● **Exercise brief**
Update the listing, starting at the line containing "collection date: 1906-07-07" and ending at the last line, by changing "catalogue" to "catalog" and leaving everything else as it is.

§

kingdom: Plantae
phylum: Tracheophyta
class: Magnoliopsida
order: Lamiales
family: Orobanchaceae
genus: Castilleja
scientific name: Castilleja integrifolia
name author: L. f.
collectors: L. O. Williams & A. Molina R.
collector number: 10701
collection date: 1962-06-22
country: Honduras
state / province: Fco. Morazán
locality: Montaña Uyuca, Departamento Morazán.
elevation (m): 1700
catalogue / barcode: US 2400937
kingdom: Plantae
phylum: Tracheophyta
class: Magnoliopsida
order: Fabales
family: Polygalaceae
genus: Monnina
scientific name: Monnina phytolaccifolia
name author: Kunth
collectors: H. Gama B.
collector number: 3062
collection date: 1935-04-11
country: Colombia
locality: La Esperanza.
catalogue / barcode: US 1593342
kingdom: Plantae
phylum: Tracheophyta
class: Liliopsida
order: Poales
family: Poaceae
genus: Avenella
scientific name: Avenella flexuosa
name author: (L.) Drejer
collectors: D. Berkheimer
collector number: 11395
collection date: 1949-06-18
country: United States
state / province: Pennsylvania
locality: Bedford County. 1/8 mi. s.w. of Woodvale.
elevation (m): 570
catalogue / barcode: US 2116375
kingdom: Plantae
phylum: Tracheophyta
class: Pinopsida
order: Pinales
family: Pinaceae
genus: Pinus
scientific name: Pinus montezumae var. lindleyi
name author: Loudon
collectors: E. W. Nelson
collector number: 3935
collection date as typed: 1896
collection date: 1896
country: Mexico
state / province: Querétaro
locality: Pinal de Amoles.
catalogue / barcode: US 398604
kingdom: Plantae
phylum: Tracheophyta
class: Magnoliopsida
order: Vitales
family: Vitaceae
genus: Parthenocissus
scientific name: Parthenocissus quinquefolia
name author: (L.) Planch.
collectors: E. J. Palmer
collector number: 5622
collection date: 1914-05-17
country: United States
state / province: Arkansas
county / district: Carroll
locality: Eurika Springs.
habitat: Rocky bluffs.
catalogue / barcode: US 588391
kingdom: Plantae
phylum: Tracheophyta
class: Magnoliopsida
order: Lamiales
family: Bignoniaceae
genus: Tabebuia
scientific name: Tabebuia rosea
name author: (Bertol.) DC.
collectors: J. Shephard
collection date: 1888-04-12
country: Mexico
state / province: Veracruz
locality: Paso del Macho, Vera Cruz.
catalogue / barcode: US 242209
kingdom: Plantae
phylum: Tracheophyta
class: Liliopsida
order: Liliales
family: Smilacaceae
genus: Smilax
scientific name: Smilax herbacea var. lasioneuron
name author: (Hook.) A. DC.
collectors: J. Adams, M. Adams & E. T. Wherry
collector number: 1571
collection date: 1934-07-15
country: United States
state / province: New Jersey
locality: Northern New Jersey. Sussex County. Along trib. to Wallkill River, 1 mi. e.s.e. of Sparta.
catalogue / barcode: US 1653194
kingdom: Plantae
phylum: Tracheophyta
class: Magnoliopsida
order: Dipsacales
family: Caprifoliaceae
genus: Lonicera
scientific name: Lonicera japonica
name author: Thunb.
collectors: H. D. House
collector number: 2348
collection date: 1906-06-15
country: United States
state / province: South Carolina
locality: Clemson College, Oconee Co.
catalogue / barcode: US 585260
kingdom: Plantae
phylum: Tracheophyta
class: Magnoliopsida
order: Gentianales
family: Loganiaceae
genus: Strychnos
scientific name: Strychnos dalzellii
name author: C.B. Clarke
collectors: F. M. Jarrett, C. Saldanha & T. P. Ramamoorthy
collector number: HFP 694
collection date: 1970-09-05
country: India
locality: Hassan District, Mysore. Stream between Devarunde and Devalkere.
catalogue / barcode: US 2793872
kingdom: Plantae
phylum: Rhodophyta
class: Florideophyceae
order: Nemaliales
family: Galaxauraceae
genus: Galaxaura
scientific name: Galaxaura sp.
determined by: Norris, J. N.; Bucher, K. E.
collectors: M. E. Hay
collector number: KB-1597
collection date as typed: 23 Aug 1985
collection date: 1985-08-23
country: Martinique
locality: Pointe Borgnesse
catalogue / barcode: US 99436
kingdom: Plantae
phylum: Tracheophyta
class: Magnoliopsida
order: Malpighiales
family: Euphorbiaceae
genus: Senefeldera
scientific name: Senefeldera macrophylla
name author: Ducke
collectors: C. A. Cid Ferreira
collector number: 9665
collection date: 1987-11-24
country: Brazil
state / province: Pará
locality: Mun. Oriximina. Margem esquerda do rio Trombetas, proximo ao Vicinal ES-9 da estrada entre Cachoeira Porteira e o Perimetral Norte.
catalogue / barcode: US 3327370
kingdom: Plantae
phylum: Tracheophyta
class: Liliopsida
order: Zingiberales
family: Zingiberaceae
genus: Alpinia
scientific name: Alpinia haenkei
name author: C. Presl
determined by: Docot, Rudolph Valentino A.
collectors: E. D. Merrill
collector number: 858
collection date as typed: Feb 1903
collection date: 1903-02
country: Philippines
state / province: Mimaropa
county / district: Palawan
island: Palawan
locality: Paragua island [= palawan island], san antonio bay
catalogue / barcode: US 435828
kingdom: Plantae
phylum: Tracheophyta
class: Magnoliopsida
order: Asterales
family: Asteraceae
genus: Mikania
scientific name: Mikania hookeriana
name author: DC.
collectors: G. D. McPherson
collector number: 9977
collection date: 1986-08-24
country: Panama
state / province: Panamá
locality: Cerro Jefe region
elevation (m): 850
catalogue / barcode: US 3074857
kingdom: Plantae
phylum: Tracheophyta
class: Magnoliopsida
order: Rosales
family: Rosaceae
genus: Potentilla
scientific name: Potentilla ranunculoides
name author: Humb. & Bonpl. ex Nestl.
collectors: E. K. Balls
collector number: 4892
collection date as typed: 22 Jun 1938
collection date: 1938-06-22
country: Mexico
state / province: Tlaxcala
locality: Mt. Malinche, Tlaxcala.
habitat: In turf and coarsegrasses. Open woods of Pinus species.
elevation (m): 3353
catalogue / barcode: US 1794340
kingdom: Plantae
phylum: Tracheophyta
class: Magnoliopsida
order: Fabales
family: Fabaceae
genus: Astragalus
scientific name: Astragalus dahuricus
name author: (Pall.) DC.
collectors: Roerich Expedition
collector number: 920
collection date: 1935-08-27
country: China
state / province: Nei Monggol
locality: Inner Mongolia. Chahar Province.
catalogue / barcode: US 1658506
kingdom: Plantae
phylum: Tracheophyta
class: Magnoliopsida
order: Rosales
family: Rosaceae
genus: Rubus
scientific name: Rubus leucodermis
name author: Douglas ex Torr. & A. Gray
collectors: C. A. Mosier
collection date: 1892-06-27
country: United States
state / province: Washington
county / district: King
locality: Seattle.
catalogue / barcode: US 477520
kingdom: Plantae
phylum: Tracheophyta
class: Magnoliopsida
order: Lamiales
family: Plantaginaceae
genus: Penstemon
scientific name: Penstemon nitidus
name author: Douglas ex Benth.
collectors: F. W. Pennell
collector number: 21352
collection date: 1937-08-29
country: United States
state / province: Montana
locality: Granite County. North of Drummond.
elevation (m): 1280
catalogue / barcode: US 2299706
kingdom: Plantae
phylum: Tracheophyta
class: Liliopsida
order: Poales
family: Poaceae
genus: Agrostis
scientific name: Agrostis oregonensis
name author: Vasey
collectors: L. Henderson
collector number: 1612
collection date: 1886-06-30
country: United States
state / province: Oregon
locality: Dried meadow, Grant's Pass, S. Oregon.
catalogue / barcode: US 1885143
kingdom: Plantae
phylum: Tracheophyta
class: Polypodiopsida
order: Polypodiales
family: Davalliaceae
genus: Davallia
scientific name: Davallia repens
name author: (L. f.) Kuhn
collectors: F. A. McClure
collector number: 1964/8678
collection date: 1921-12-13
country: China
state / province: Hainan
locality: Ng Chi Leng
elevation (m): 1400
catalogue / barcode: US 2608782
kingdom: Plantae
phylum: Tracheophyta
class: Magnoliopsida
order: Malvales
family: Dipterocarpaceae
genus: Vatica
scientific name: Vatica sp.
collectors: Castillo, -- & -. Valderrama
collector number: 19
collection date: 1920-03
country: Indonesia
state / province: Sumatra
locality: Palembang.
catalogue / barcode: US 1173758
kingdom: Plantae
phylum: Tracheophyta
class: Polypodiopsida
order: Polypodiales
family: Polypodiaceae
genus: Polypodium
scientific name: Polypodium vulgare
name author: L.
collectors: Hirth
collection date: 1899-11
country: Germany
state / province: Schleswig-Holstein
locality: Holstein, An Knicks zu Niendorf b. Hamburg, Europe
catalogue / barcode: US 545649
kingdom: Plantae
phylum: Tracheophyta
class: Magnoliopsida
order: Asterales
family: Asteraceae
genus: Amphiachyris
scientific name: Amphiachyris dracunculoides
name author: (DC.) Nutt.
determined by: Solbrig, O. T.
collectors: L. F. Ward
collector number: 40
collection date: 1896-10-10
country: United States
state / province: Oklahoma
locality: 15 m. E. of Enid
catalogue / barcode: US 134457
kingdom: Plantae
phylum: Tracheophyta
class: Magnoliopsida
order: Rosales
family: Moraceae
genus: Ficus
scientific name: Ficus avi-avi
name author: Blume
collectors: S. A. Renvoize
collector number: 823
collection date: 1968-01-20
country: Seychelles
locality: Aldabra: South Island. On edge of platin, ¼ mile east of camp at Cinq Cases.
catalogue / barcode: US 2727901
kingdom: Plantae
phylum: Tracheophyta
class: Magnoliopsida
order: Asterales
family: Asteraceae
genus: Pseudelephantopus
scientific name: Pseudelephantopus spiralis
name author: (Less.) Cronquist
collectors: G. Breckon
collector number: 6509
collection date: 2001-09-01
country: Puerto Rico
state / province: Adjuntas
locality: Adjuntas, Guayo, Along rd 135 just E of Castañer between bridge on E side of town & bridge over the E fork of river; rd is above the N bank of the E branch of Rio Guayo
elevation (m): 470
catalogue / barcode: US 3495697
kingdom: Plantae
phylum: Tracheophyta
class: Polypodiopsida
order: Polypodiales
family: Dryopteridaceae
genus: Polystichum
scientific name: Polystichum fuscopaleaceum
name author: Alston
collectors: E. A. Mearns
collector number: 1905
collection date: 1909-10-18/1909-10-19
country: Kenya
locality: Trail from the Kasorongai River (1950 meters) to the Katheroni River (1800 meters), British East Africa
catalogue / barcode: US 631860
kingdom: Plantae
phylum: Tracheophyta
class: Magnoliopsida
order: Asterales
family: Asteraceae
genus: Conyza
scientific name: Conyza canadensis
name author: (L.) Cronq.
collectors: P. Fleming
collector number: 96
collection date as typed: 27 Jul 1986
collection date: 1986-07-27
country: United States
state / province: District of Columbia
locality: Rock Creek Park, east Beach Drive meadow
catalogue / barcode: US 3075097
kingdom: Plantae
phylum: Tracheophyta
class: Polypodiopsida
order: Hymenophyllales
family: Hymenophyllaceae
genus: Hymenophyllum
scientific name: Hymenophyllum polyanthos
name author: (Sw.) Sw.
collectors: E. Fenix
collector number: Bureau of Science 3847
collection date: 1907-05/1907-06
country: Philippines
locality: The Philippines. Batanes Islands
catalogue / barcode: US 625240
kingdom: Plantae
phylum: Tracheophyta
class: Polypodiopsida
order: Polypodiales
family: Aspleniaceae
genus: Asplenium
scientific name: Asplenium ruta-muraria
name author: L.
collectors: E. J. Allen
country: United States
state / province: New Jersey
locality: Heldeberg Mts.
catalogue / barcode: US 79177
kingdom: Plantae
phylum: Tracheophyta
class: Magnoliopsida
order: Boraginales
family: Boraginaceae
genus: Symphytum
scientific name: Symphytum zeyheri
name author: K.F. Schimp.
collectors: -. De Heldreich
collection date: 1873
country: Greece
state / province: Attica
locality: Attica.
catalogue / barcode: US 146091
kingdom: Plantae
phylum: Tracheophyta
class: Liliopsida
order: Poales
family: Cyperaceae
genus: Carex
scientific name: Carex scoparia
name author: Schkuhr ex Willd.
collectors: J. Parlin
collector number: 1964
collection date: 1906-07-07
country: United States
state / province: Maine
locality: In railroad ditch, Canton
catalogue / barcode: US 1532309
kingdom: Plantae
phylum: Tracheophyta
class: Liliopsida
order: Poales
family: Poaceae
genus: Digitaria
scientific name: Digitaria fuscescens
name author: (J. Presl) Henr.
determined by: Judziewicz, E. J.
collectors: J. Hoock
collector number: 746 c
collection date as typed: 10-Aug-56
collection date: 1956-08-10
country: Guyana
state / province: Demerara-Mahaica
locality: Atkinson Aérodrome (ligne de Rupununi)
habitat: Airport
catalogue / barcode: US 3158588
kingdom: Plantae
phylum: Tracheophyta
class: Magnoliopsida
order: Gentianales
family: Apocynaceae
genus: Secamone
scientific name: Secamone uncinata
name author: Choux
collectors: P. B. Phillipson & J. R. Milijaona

§

● **Exercise solution**
collection date: 1906-07-07
country: United States
state / province: Maine
locality: In railroad ditch, Canton
catalog / barcode: US 1532309
kingdom: Plantae
phylum: Tracheophyta
class: Liliopsida
order: Poales
family: Poaceae
genus: Digitaria
scientific name: Digitaria fuscescens
name author: (J. Presl) Henr.
determined by: Judziewicz, E. J.
collectors: J. Hoock
collector number: 746 c
collection date as typed: 10-Aug-56
collection date: 1956-08-10
country: Guyana
state / province: Demerara-Mahaica
locality: Atkinson Aérodrome (ligne de Rupununi)
habitat: Airport
catalog / barcode: US 3158588
kingdom: Plantae
phylum: Tracheophyta
class: Magnoliopsida
order: Gentianales
family: Apocynaceae
genus: Secamone
scientific name: Secamone uncinata
name author: Choux
collectors: P. B. Phillipson & J. R. Milijaona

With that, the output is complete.